New research was also presented on the mechanism of action of NAM-based cell expansion platform, which is designed to enhance the number and functionality of allogeneic donor cells. These data provide further scientific rationale for the favorable stem cell engraftment and patient outcomes observed in the phase I/II clinical study of omidubicel, a cell therapy currently in phase III clinical development as a potential lifesaving treatment option for patients in need of an allogeneic bone marrow transplant.
The oral presentation, “Results of a Phase 1 Trial of GDA-201, Nicotinamide-Expanded Allogeneic Natural Killer Cells (NAM-NK) in Patients with Refractory Non-Hodgkin Lymphoma (NHL) and Multiple Myeloma (MM)” (Abstract 777), described data from the phase I clinical study of GDA-201 in heavily pre-treated patients with advanced NHL and MM. Twenty-two patients were enrolled in the study, including nine patients with NHL and 13 patients with MM. Of these 22 patients, all were evaluable for safety and 21 were evaluable for response (NHL = 9; MM = 12).
In the study, cell therapy using GDA-201 with monoclonal antibodies was generally well-tolerated and demonstrated early evidence of clinical activity. Of the nine patients with NHL, five achieved a complete response and one achieved a partial response. Among the patients with MM, one patient achieved a complete response, and five patients achieved stable disease.
GDA-201 was generally well-tolerated, with no graft-versus-host disease (GvHD), tumor lysis syndrome, neurotoxicity, or marrow aplasia observed. No dose-limiting toxicities were observed. Hypertension and hematologic events were the most common grade 3/4 adverse events observed. Most non-hematologic toxicities were attributed to cyclophosphamide/fludarabine, which was used as a pre-conditioning treatment.
The poster presentation, “Nicotinamide (NAM) Modulates Transcriptional Signature of Ex Vivo Cultured UCB CD34+ Cells (Omidubicel) and Preserves Their Stemness and Engraftment Potential” (Abstract 3718), included transcriptome, transcription factor, and pathway analysis to elucidate the pathways leading to the preservation of engraftment after ex vivo expansion of CD34+ hematopoietic stem cells derived from umbilical cord blood (the starting point for omidubicel) compared to CD34+ cells grown in the absence of NAM.

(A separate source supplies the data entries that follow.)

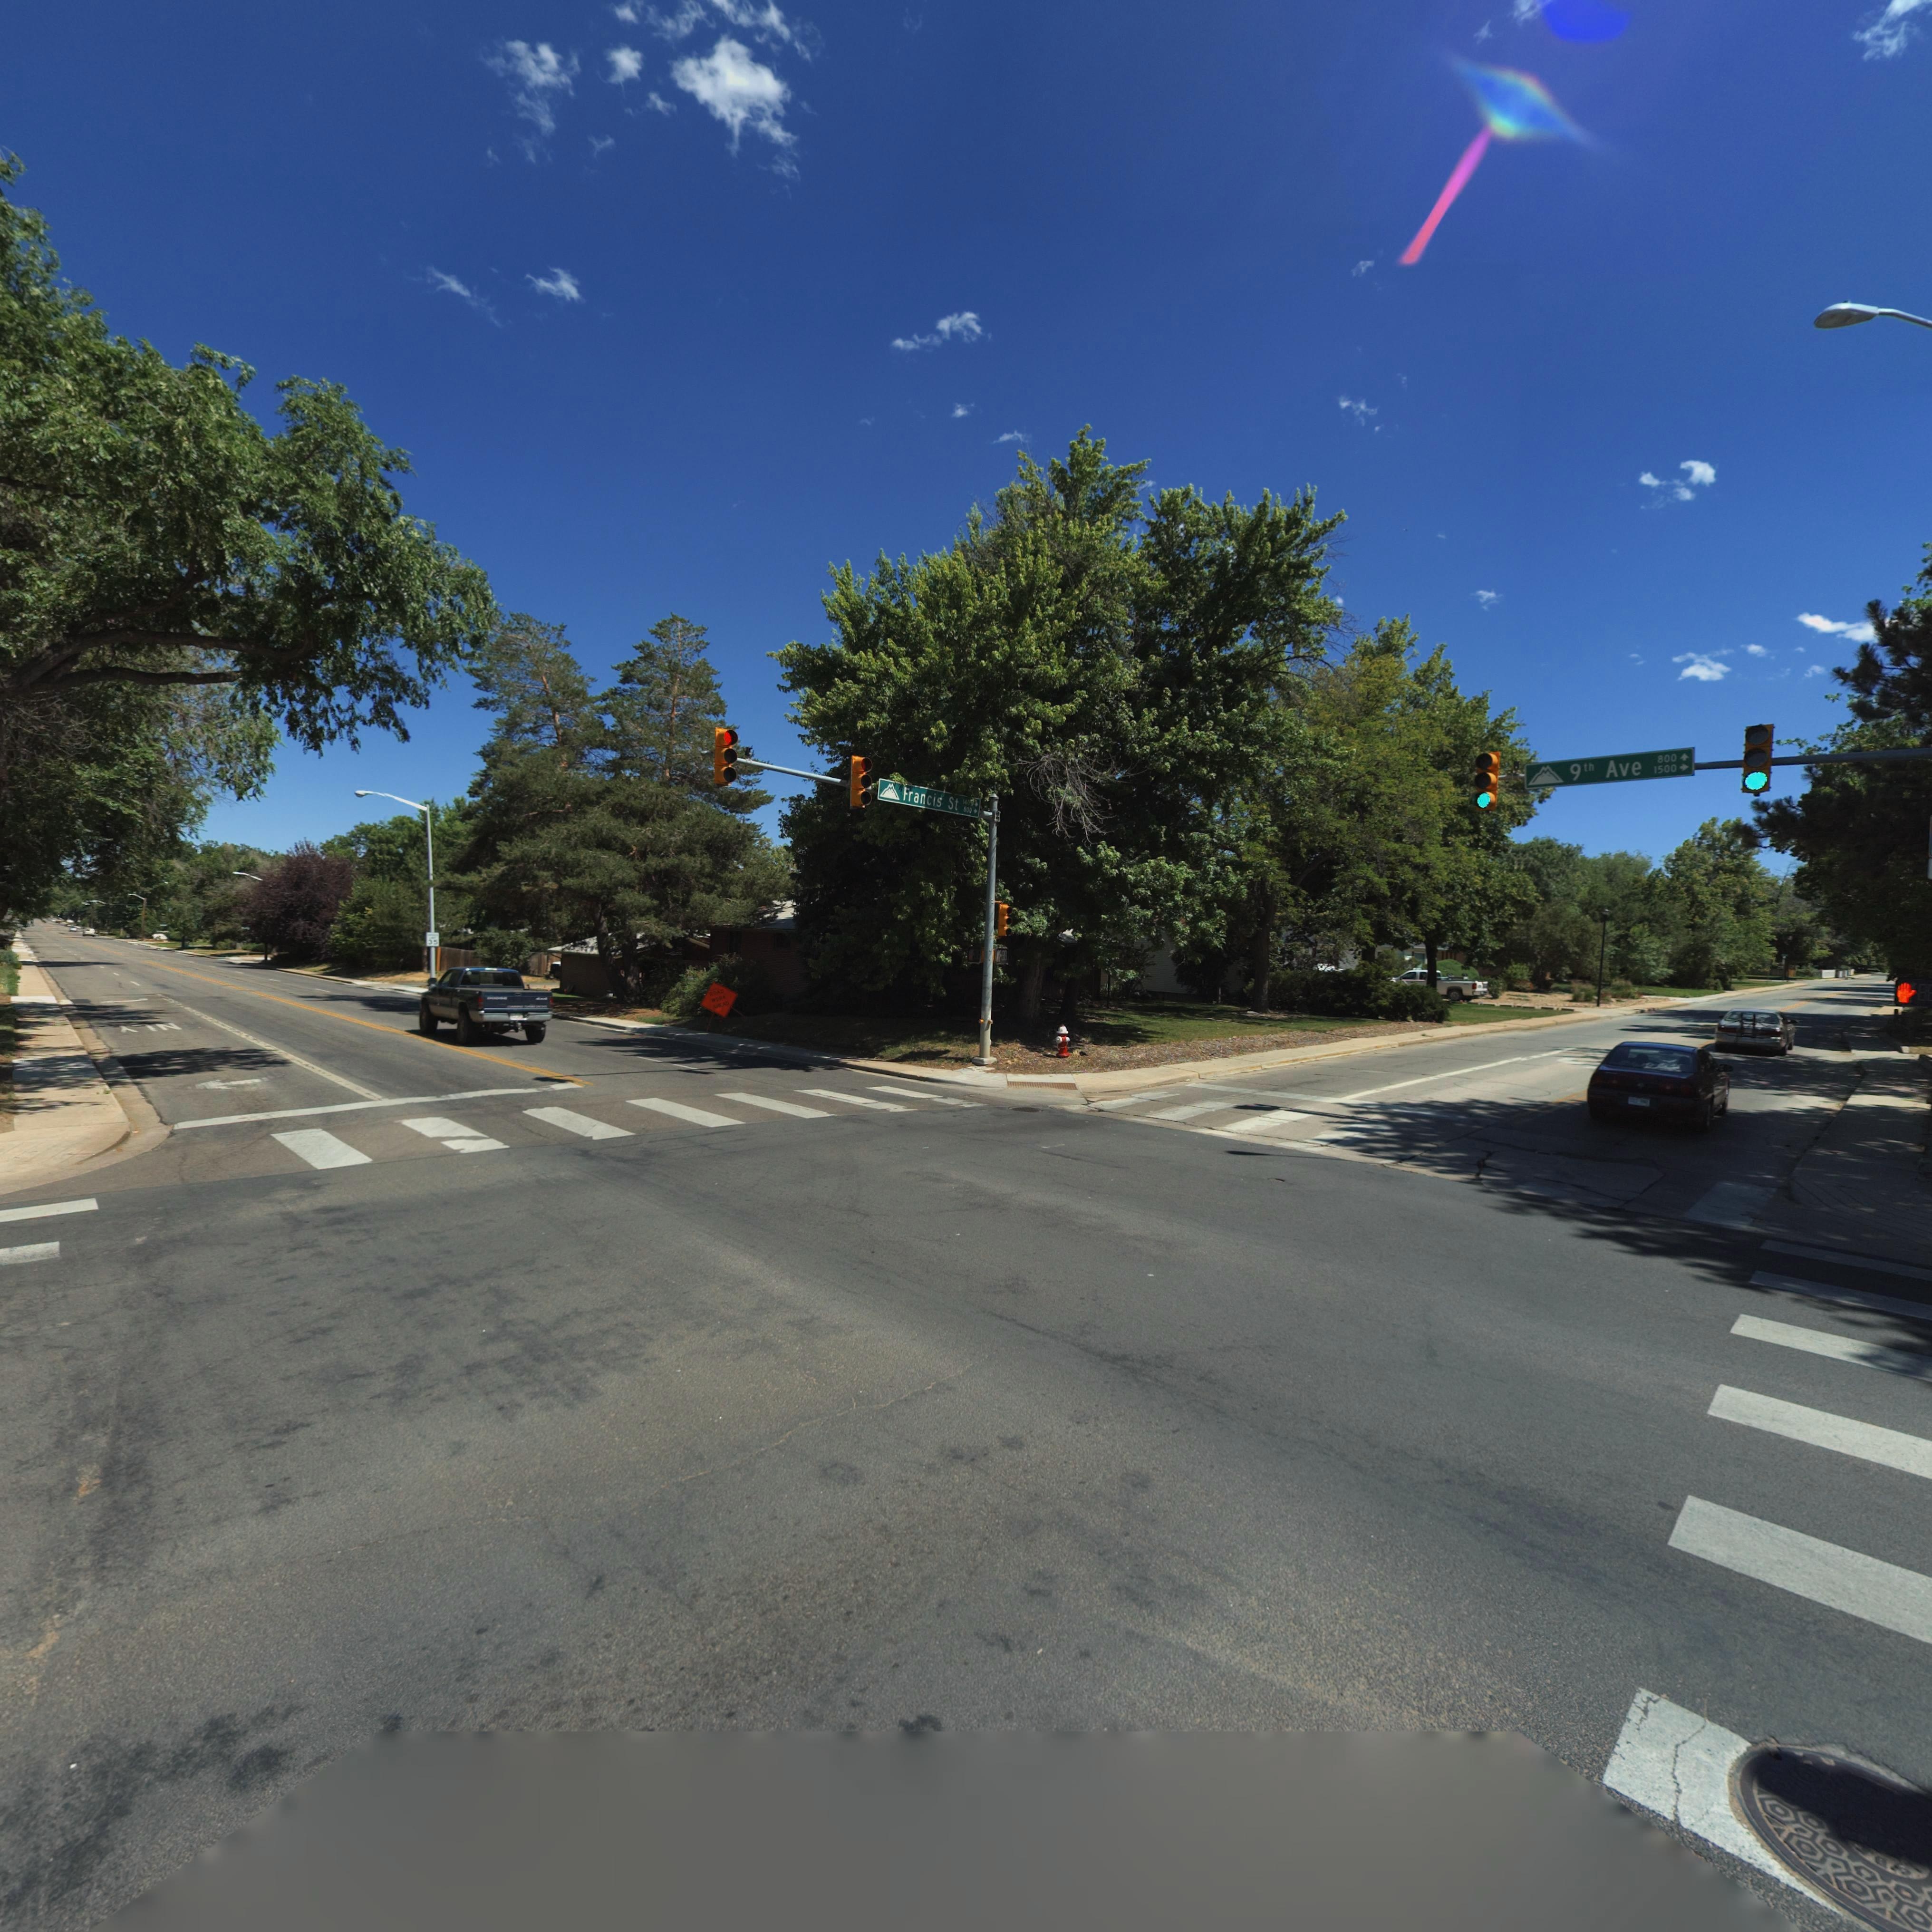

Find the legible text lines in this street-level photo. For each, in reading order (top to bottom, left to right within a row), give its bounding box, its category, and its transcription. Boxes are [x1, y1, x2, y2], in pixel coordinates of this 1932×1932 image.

[1657, 753, 1677, 763] StreetNumberRange: 800
[1569, 759, 1642, 781] StreetName: 9th Ave
[1653, 763, 1689, 773] StreetNumberRange: 1500->
[903, 786, 959, 811] StreetName: Francis St
[962, 799, 973, 806] StreetNumberRange: 14**
[963, 806, 978, 813] StreetNumberRange: 800->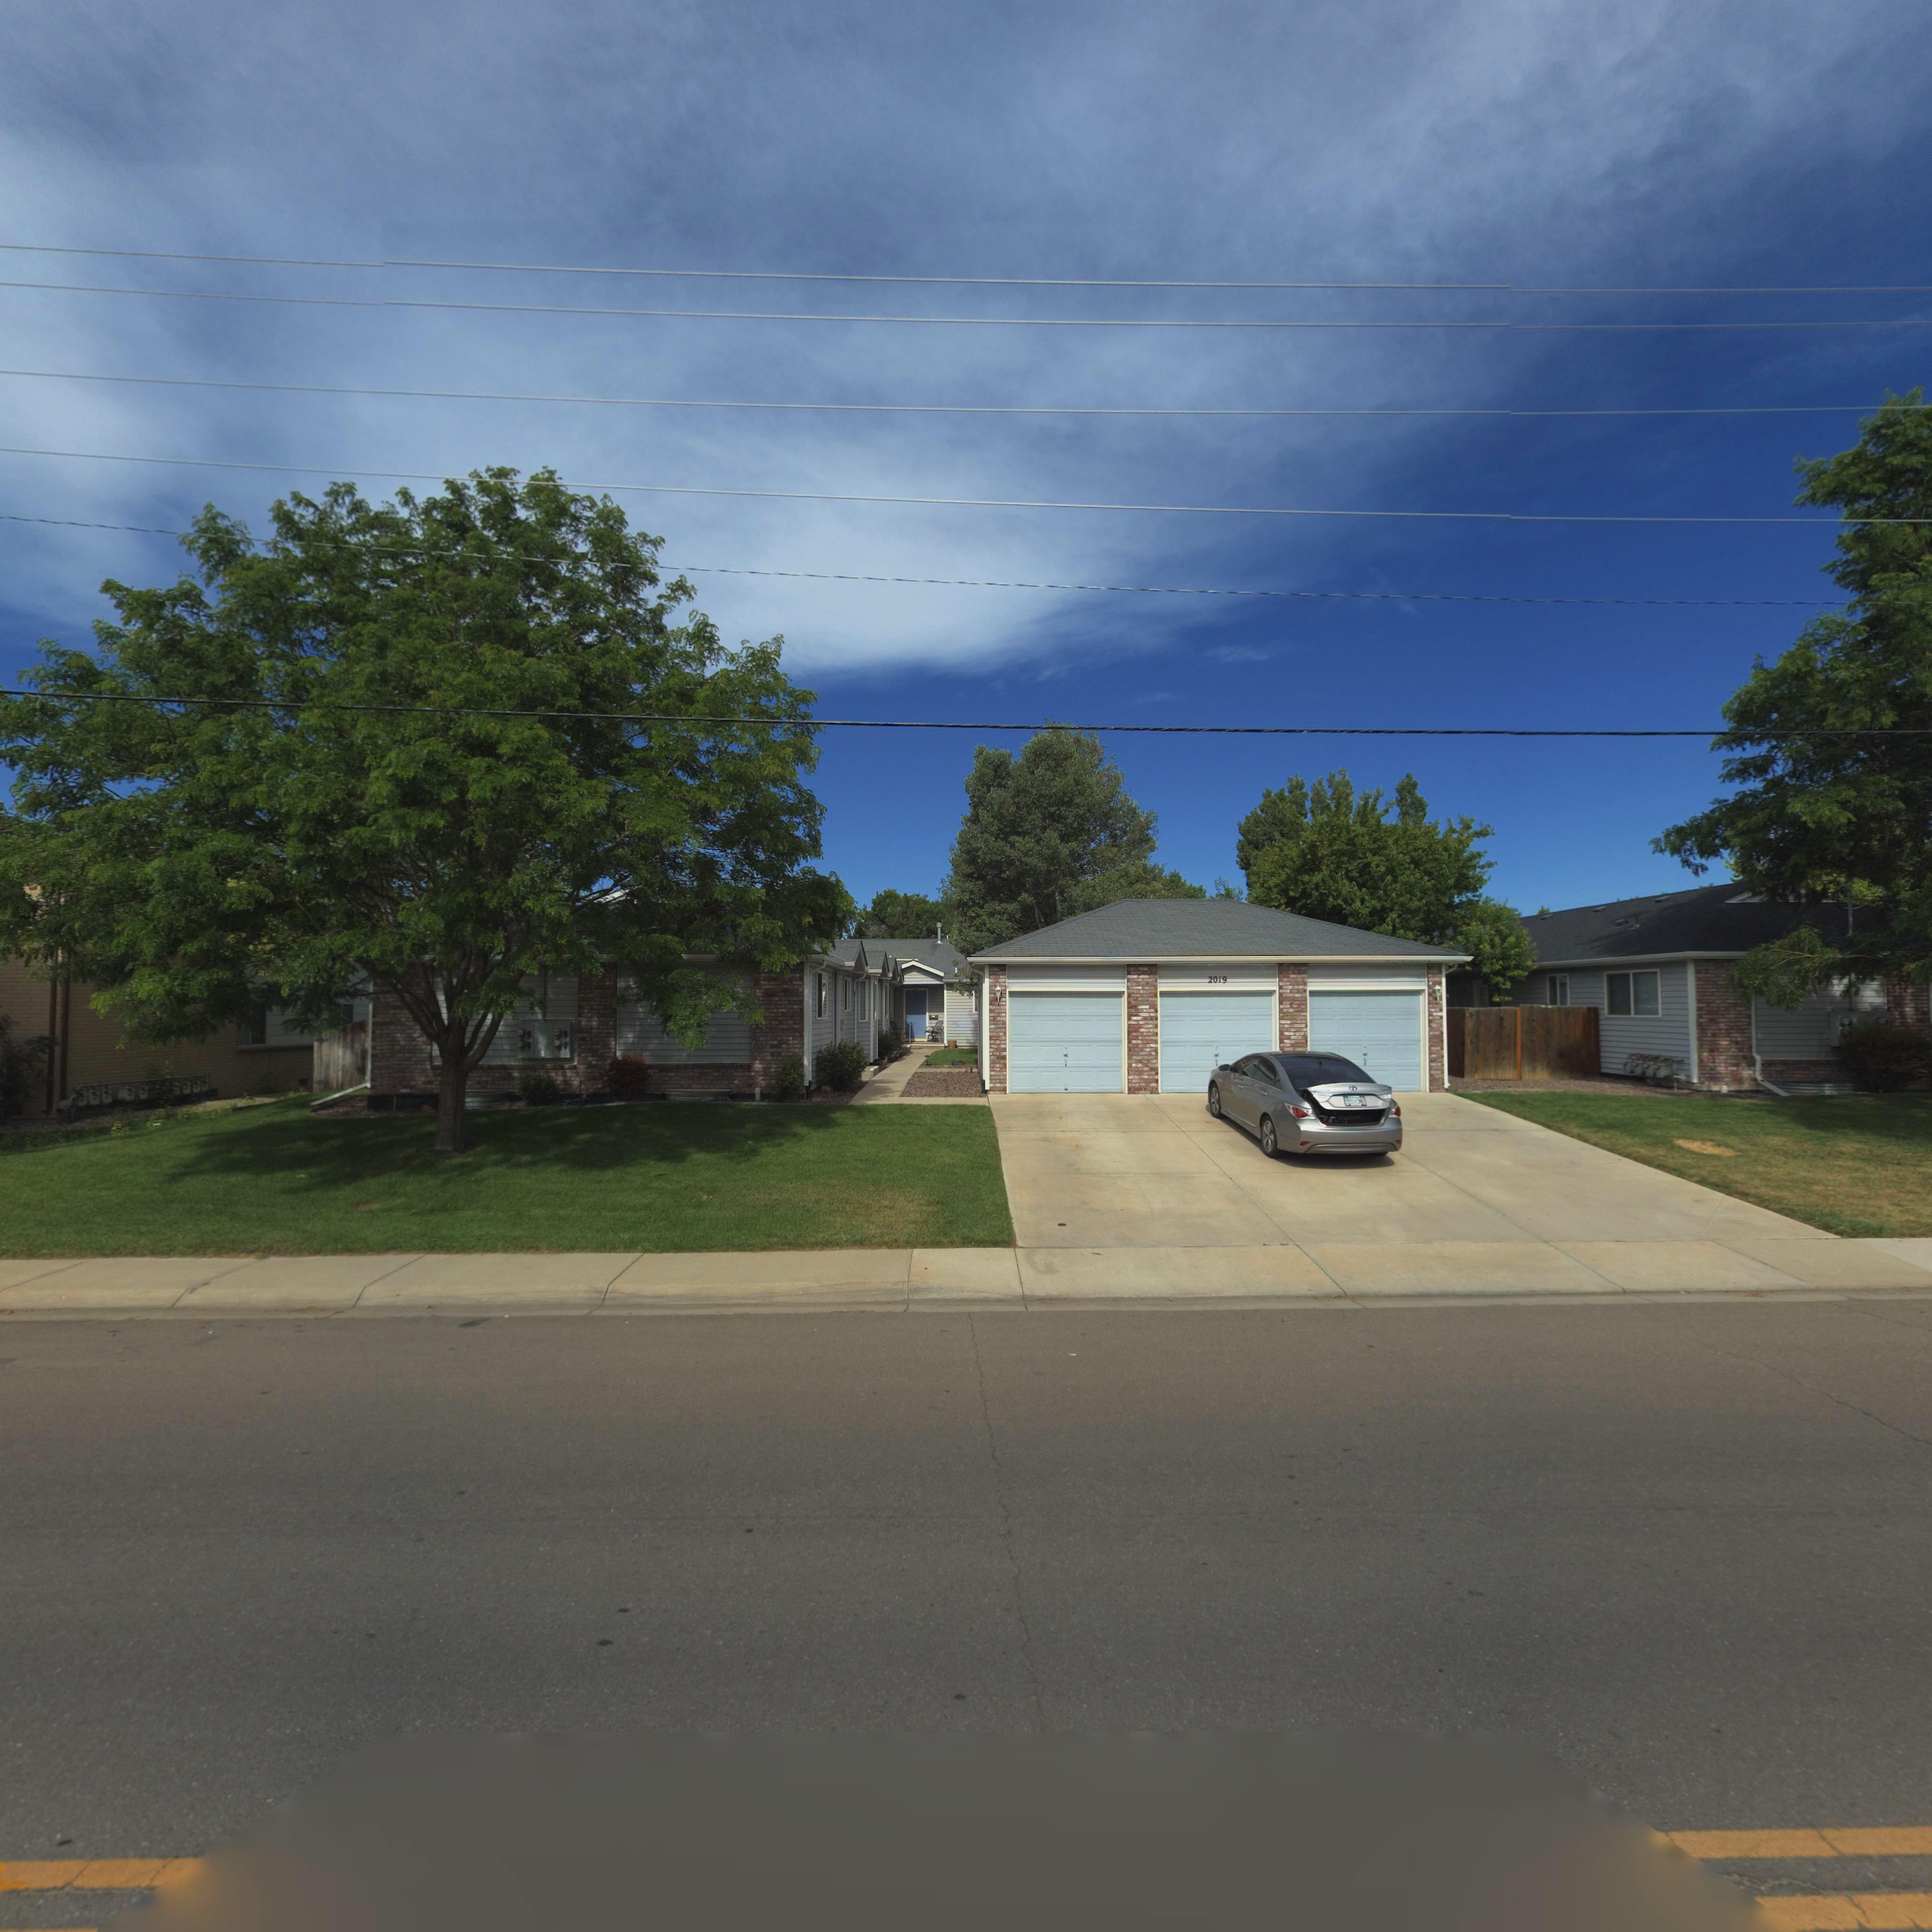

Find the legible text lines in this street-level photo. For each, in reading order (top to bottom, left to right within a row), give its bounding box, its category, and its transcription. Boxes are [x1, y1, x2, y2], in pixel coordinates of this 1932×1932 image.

[1208, 976, 1227, 984] StreetNumber: 2019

Analyses showed that the presence of NAM reduced the expression of genes involved in the production of reactive oxygen and nitrogen species, suggesting that cell stress was minimized during expansion. In addition, NAM also decreased growth factor pathways responsible for activation and differentiation of hematopoietic stem cells, suggesting NAM expanded cells while keeping them in an undifferentiated state. The presence of NAM also led to a decrease in the expression of genes responsible for matrix-metallo proteinase secretion, simulating the microenvironment of the bone marrow. Additionally, NAM led to an increased expression of telomerase genes, which is believed to enable cells to remain in a more quiescent, stem-like state. These data provide further scientific rationale for the favorable stem cell engraftment and patient outcomes that were observed in the phase I/II clinical study of omidubicel.
GDA-201 (formerly known as NAM-NK) is being developed as an innate natural killer (NK) cell immunotherapy for the treatment of hematologic and solid tumors in combination with standard-of-care antibody therapies. NK cells have the ability to kill tumor cells, representing a novel immunotherapeutic approach to cancer treatment. GDA-201 is designed to address key limitations of NK cells by increasing the cytotoxicity and in vivo retention and proliferation in the bone marrow and lymphoid organs of NK cells expanded in culture. It is in phase I development in patients with refractory non-Hodgkin lymphoma and multiple myeloma.